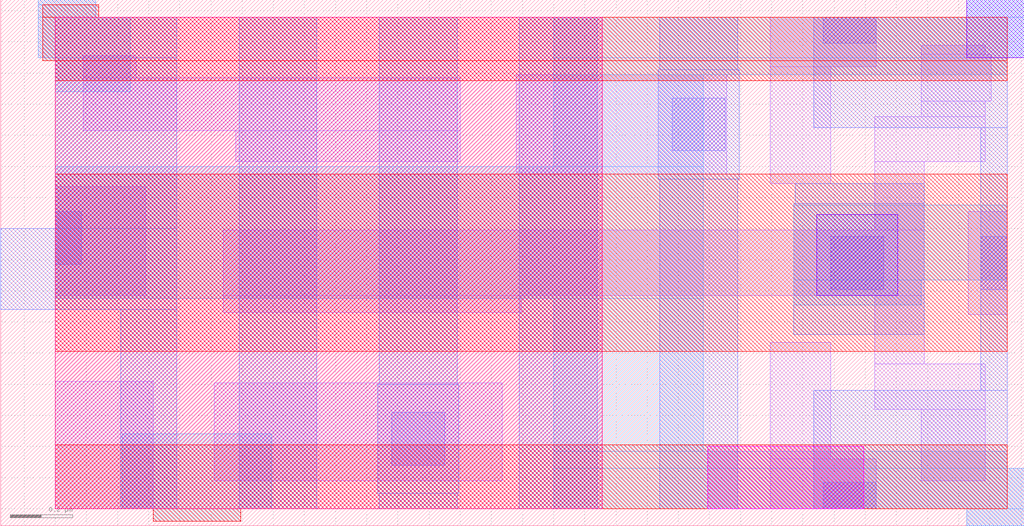
<source format=lef>
# Copyright 2020 The SkyWater PDK Authors
#
# Licensed under the Apache License, Version 2.0 (the "License");
# you may not use this file except in compliance with the License.
# You may obtain a copy of the License at
#
#     https://www.apache.org/licenses/LICENSE-2.0
#
# Unless required by applicable law or agreed to in writing, software
# distributed under the License is distributed on an "AS IS" BASIS,
# WITHOUT WARRANTIES OR CONDITIONS OF ANY KIND, either express or implied.
# See the License for the specific language governing permissions and
# limitations under the License.
#
# SPDX-License-Identifier: Apache-2.0

VERSION 5.7 ;
  NOWIREEXTENSIONATPIN ON ;
  DIVIDERCHAR "/" ;
  BUSBITCHARS "[]" ;
MACRO sky130_fd_bd_sram__sram_dp_swldrv_opt1ci
  CLASS BLOCK ;
  FOREIGN sky130_fd_bd_sram__sram_dp_swldrv_opt1ci ;
  ORIGIN  0.175000  0.055000 ;
  SIZE  3.285000 BY  1.690000 ;
  OBS
    LAYER li1 ;
      RECT 0.000000 0.000000 0.315000 0.410000 ;
      RECT 0.000000 0.685000 0.290000 1.035000 ;
      RECT 0.090000 1.215000 1.300000 1.385000 ;
      RECT 0.090000 1.385000 0.260000 1.455000 ;
      RECT 0.510000 0.090000 1.435000 0.405000 ;
      RECT 0.540000 0.630000 1.495000 0.685000 ;
      RECT 0.540000 0.685000 2.790000 0.895000 ;
      RECT 0.580000 1.115000 1.300000 1.215000 ;
      RECT 1.480000 1.075000 2.155000 1.395000 ;
      RECT 2.295000 0.000000 2.635000 0.160000 ;
      RECT 2.295000 0.160000 2.490000 0.535000 ;
      RECT 2.295000 1.045000 2.490000 1.420000 ;
      RECT 2.295000 1.420000 2.635000 1.580000 ;
      RECT 2.630000 0.320000 2.985000 0.465000 ;
      RECT 2.630000 0.465000 2.790000 0.685000 ;
      RECT 2.630000 0.895000 2.790000 1.115000 ;
      RECT 2.630000 1.115000 2.985000 1.260000 ;
      RECT 2.780000 0.090000 2.985000 0.320000 ;
      RECT 2.780000 1.260000 2.985000 1.310000 ;
      RECT 2.780000 1.310000 3.005000 1.460000 ;
      RECT 2.780000 1.460000 2.985000 1.490000 ;
      RECT 2.930000 0.625000 3.055000 0.955000 ;
    LAYER mcon ;
      RECT 0.000000 0.785000 0.085000 0.955000 ;
      RECT 1.080000 0.140000 1.250000 0.310000 ;
      RECT 1.980000 1.150000 2.150000 1.320000 ;
      RECT 2.465000 0.000000 2.635000 0.085000 ;
      RECT 2.465000 1.495000 2.635000 1.580000 ;
      RECT 2.490000 0.705000 2.660000 0.875000 ;
      RECT 2.970000 0.705000 3.055000 0.875000 ;
    LAYER met1 ;
      RECT -0.175000  0.640000 0.390000 0.900000 ;
      RECT -0.055000  1.450000 0.390000 1.580000 ;
      RECT -0.055000  1.580000 0.130000 1.635000 ;
      RECT  0.000000  0.900000 0.390000 1.450000 ;
      RECT  0.210000  0.000000 0.390000 0.640000 ;
      RECT  0.590000  0.000000 0.840000 1.580000 ;
      RECT  1.035000  0.050000 1.295000 0.400000 ;
      RECT  1.040000  0.000000 1.290000 0.050000 ;
      RECT  1.040000  0.400000 1.290000 1.580000 ;
      RECT  1.490000  0.000000 1.740000 1.580000 ;
      RECT  1.935000  1.060000 2.195000 1.410000 ;
      RECT  1.940000  0.000000 2.190000 1.060000 ;
      RECT  1.940000  1.410000 2.190000 1.580000 ;
      RECT  2.370000  0.560000 2.790000 0.980000 ;
      RECT  2.375000  0.980000 2.790000 1.045000 ;
      RECT  2.435000  0.000000 3.110000 0.130000 ;
      RECT  2.435000  0.130000 3.055000 0.380000 ;
      RECT  2.435000  1.225000 3.055000 1.450000 ;
      RECT  2.435000  1.450000 3.110000 1.580000 ;
      RECT  2.925000 -0.055000 3.110000 0.000000 ;
      RECT  2.925000  1.580000 3.110000 1.635000 ;
      RECT  2.970000  0.380000 3.055000 1.225000 ;
    LAYER met2 ;
      RECT -0.055000  1.450000 0.240000 1.580000 ;
      RECT -0.055000  1.580000 0.140000 1.620000 ;
      RECT -0.055000  1.620000 0.130000 1.635000 ;
      RECT -0.040000  1.440000 0.240000 1.450000 ;
      RECT  0.000000  0.675000 2.080000 1.100000 ;
      RECT  0.000000  1.340000 0.240000 1.440000 ;
      RECT  0.215000  0.000000 0.695000 0.240000 ;
      RECT  0.315000 -0.040000 0.595000 0.000000 ;
      RECT  1.600000  0.000000 3.110000 0.130000 ;
      RECT  1.600000  0.130000 3.055000 0.185000 ;
      RECT  1.600000  0.185000 2.080000 0.675000 ;
      RECT  1.600000  1.100000 2.080000 1.395000 ;
      RECT  1.600000  1.395000 3.055000 1.450000 ;
      RECT  1.600000  1.450000 3.110000 1.580000 ;
      RECT  2.370000  0.655000 2.780000 0.735000 ;
      RECT  2.370000  0.735000 3.055000 0.975000 ;
      RECT  2.925000 -0.055000 3.110000 0.000000 ;
      RECT  2.925000  1.580000 3.110000 1.635000 ;
    LAYER met3 ;
      RECT -0.040000  1.440000 3.055000 1.580000 ;
      RECT -0.040000  1.580000 0.140000 1.620000 ;
      RECT  0.000000  0.000000 3.055000 0.205000 ;
      RECT  0.000000  0.505000 3.055000 1.075000 ;
      RECT  0.000000  1.375000 3.055000 1.440000 ;
      RECT  0.315000 -0.040000 0.595000 0.000000 ;
    LAYER nwell ;
      RECT 0.000000 0.000000 1.755000 1.580000 ;
    LAYER pwell ;
      RECT 2.095000 0.000000 2.595000 0.200000 ;
    LAYER via ;
      RECT 2.445000 0.685000 2.705000 0.945000 ;
      RECT 2.925000 1.450000 3.110000 1.635000 ;
  END
END sky130_fd_bd_sram__sram_dp_swldrv_opt1ci
END LIBRARY

</source>
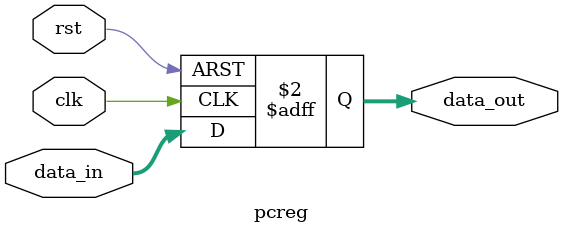
<source format=v>
module pcreg(
    input clk,
    input rst,
    input [31:0] data_in,
    output reg [31:0] data_out
    );
    parameter pc_base = 32'h00400000;
    always @(negedge clk or posedge rst) begin
        if (rst)
            data_out <= pc_base; 
        else
            data_out <= data_in;
    end
endmodule
</source>
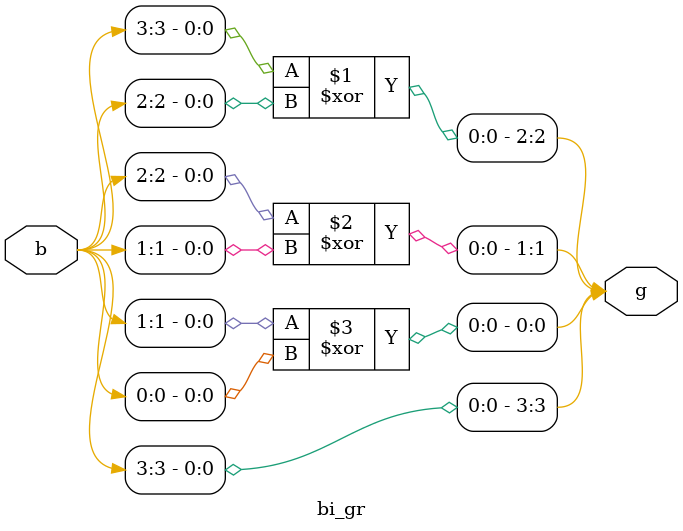
<source format=v>
module bi_gr (b,g);
input  [3:0]b;
output  [3:0]g;

assign g[3]=b[3];
assign g[2]=b[3]^b[2];
assign g[1]=b[2]^b[1];
assign g[0]=b[1]^b[0];

endmodule

</source>
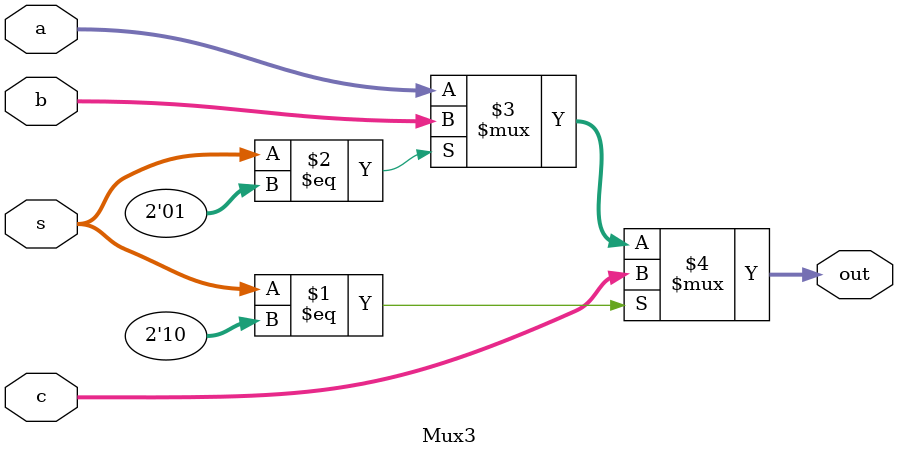
<source format=v>
module Mux3 #(parameter Width = 32)
(
    input [Width-1 : 0] a,b,c,
    input  [1:0] s,
    output [Width-1 : 0] out
);
assign out = (s == 2'b10) ? c : (s == 2'b01) ? b : a;
endmodule

</source>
---------------
## About this exercise
Pull out each line of the entries that contains "output".

## Response area
    output reg [31:0] data_out
output  [3:0]g;
    output [Width-1 : 0] out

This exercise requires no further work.